The competitor clinics, ratings, review counts, and review snippets came from Google's official Places API. Google caps snippets, so the review set was real and recent, though not guaranteed to be Google's strictly-newest ordering. The four made-up clinics had synthetic review profiles, stripped of any "test brand" provenance before the agents saw them.

Positioning was varied

The four made-up clinics were deliberately given different positioning: a polished flagship, a warm neighborhood spot, a trendy urban brand, and a budget challenger. The result is not just a neighborhood test. It is a positioning test. A panel like this shows which concepts survive contact with a shopper before any of them get built.

Calibration path

The 300 agents were assembled from plausible distributions of Chicago neighborhood, treatment, and demographic mix. The next version ties those personas to spending data, transaction histories, or longitudinal panels. That is how the instrument becomes underwritable.
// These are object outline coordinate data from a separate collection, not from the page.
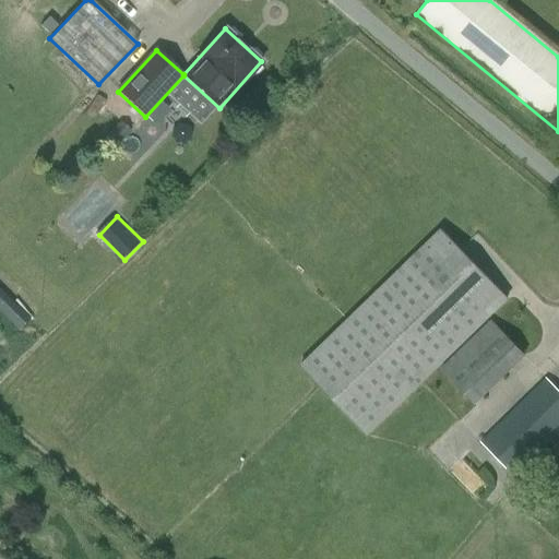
[(441,229),(299,366),(367,436),(509,299),(441,229)]
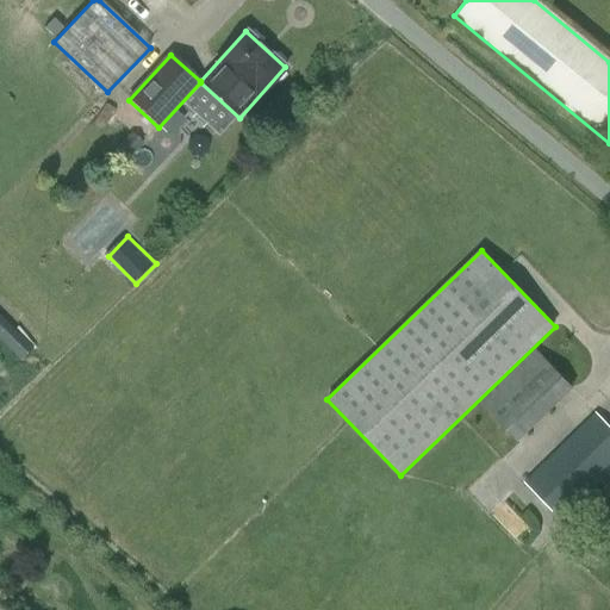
[(0,337),(22,360),(36,347),(0,311),(0,337)]
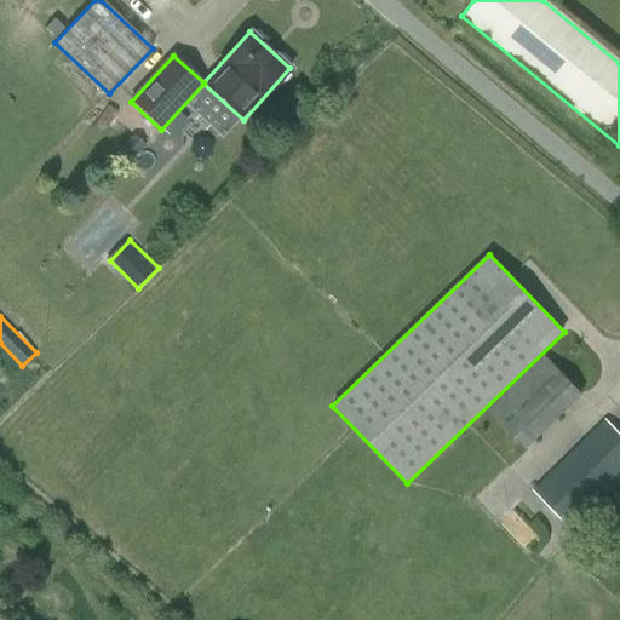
[(544,355),(543,355),(487,411),(526,451),(581,395),(544,355)]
Source run: 300 GPT-5.4-mini agents · 44 made-up brand wins · 256 competitor wins · 8 options per agent context shelf · 52 facilities (48 real Chicago competitors plus 4 made-up locations) · 30 competitors with some pricing evidence · 15 with structured core pricing · 7 written rejection reasons per agent · 2,100 rejections total.

Bottom line

Not a survey. An instrument.

The result is not that the made-up brand won 14.7% of bookings. The result is that four positioning ideas, shown blind against the real shelf, produced four different answers. And the sharpest observed split came from something almost no operator treats like brand: whether the clinic published a price on its own website.

A persona panel does not replace the customer. It gives the operator a new first screen: where trust formed, where it broke, and which shelf to investigate next.